The ordeal has left animal lovers such as Annette Lagunas, executive director for the Humane Society of Yuma, scrambling to find a solution. Lagunas’s shelter is regularly at capacity, but she wants to help. The issue is that Border Patrol does not ask for help, so her staff does not know that an animal has been left behind.
“It’s not fair to leave these owned, completely domesticated, relying-on-somebody animals just alongside … the road,” Lagunas said.
As illegal migration encounters rose in May to the highest level ever recorded, officials in border towns such as Eagle Pass, Texas, and Yuma are concerned they could see more animals forcibly abandoned in triple-digit temperatures.
The Border Patrol’s parent agency, US Customs and Border Protection, did not respond to a request for comment on whether it will roll out a policy for how agents should handle pets.
Lisett Sanz, 33, experienced a similar situation after she fled her home in Venezuela and crossed the border into Eagle Pass. Sanz only got her dog back because a Washington Examiner journalist on the scene stepped in after she was taken away and her dog was left by the Rio Grande.
Sanz walked through the Darien Gap, reputedly the most dangerous jungle in the world and the only way to access Central America by land from South America. She carried her small white dog, Chiki, with help from her uncle and another woman with whom she was traveling.

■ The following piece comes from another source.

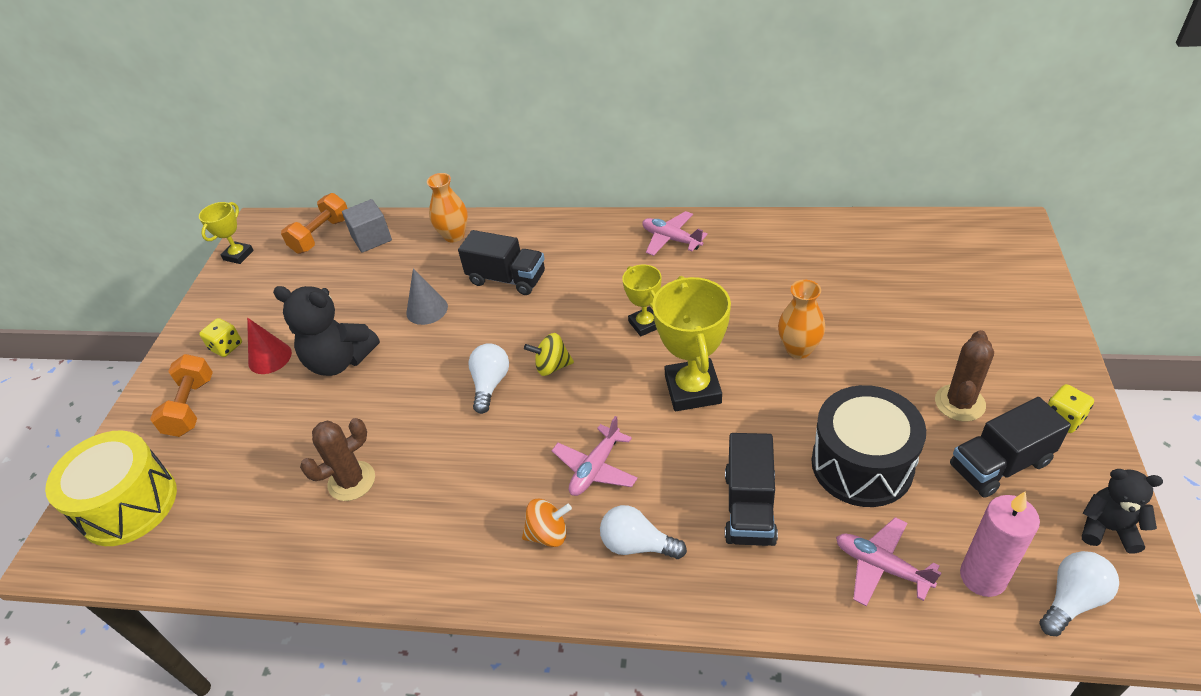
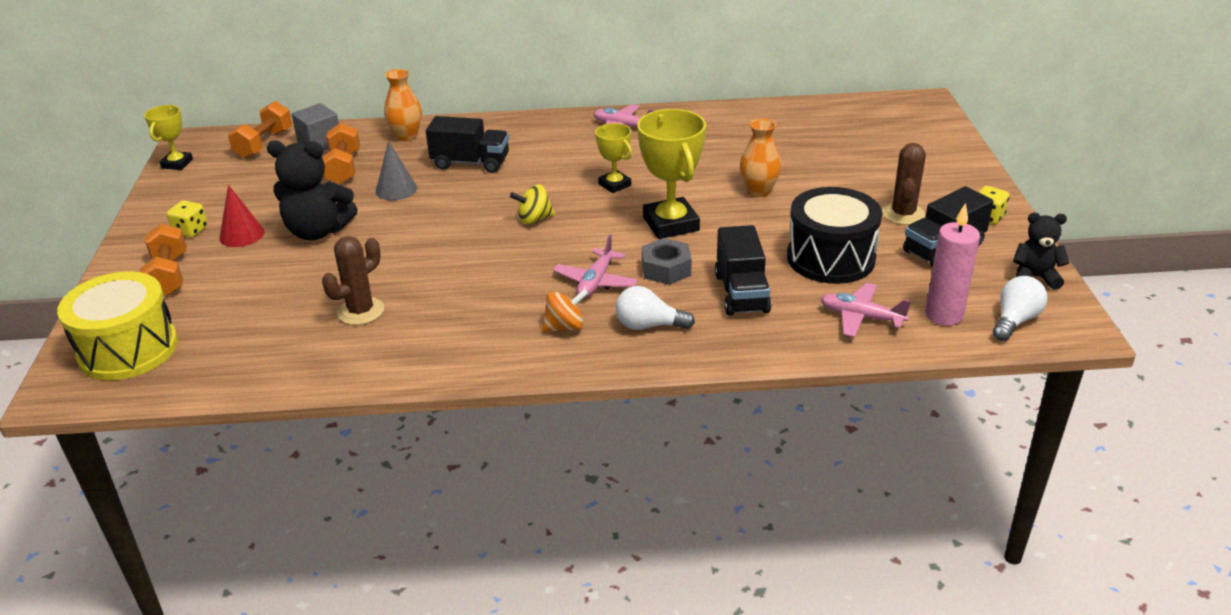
camera: 15 degrees left, 10 degrees down
(384, 275) = (343, 168): none -> orange dumbbell
(490, 384) = (477, 235): white light bulb -> none
(674, 458) = (666, 269): none -> grey nut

On April 23, Sanz crossed the border and was taken into custody. The federal agents and Texas National Guard forced her to leave the dog at the river, then drove Sanz to a station for processing.

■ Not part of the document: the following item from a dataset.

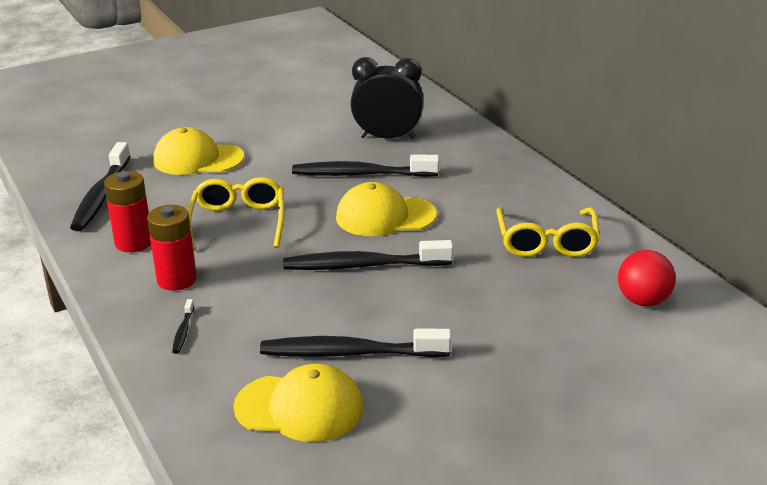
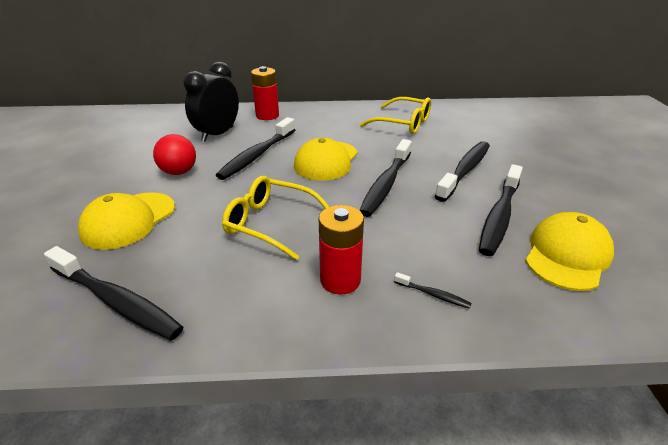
camera: 65 degrees left, 5 degrees up
(134, 243) = (245, 295): red battery -> red battery (267, 115)
(446, 313) = (465, 170): none -> black toothbrush
(643, 301) = (479, 118): red ball -> red ball (179, 172)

“The feds are saying, ‘Well, the animals are not our responsibility.’ Well, guess what? It comes in a package. You cannot just discard the animal out there and make it my problem,” said Eagle Pass Police Chief Federico Garza Jr. “It’s all of our problem.”

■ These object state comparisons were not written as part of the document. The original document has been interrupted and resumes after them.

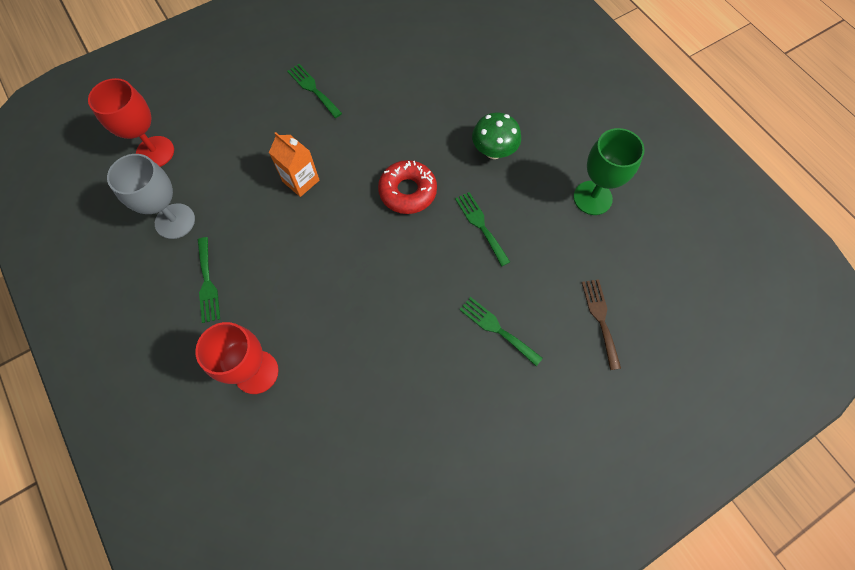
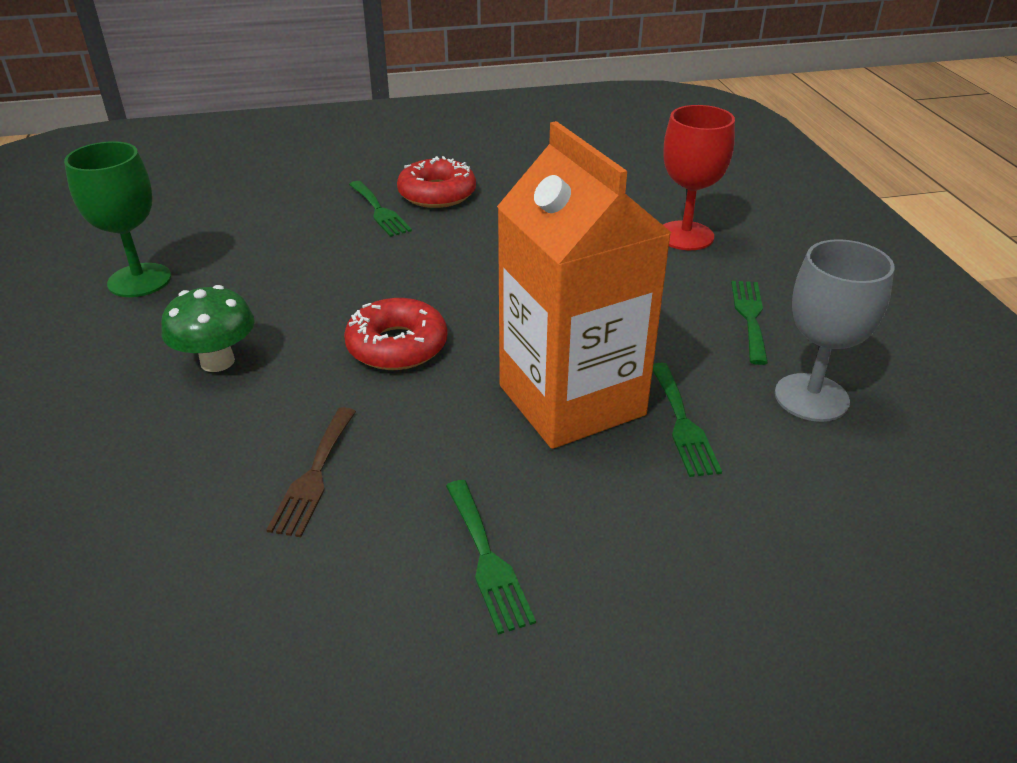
camera: 160 degrees left, 30 degrees down
(155, 152) = (873, 520): red goblet -> none
(301, 181) = (571, 400): orange carton -> orange carton, size x2.15
(467, 371) = (437, 194): none -> red donut
(481, 225) = (320, 288): green fork -> green fork (682, 423)
(600, 319) = (258, 196): brown fork -> brown fork (314, 475)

The dog was rescued and eventually reunited with its owner thanks to the Eagle Pass Police Department and Sandy Tovar, who runs an animal rescue organization called the Buddy Foundation.
Sanz was released from custody and allowed to remain in the US two days after crossing the border. She departed Eagle Pass for Atlanta. Her dog, Chiki, was not cleared to travel. Tovar took Chiki in for nearly a month, then drove the dog 1,100 miles to Sanz. The transport and immunizations cost Tovar’s organization $700. More often than not, she does not get reimbursed by those she helps, but she feels strongly about helping out.
“It started recently, really, that they started crossing with their dogs,” Tovar said of the need to help pets separated from their owners.
Doinikov and Pogorelova thought they had all the necessary documentation to travel across borders when they fled Russia in March. The two left in a hurry after being released from jail for speaking out against Russian President Vladimir Putin’s invasion of Ukraine, Doinikov said in a WhatsApp interview with the Washington Examiner.
On March 11, the couple fled to Turkey with Lord Louis. They stayed one month and then flew to Mexico, where they did not need a visa to enter the country. In Tijuana, across the border from San Diego, they had planned to seek asylum at the port of entry but were barred from doing so. While the Biden administration has allowed Ukrainians to seek asylum and be released into the US since March, it has not made the same exception for Russians.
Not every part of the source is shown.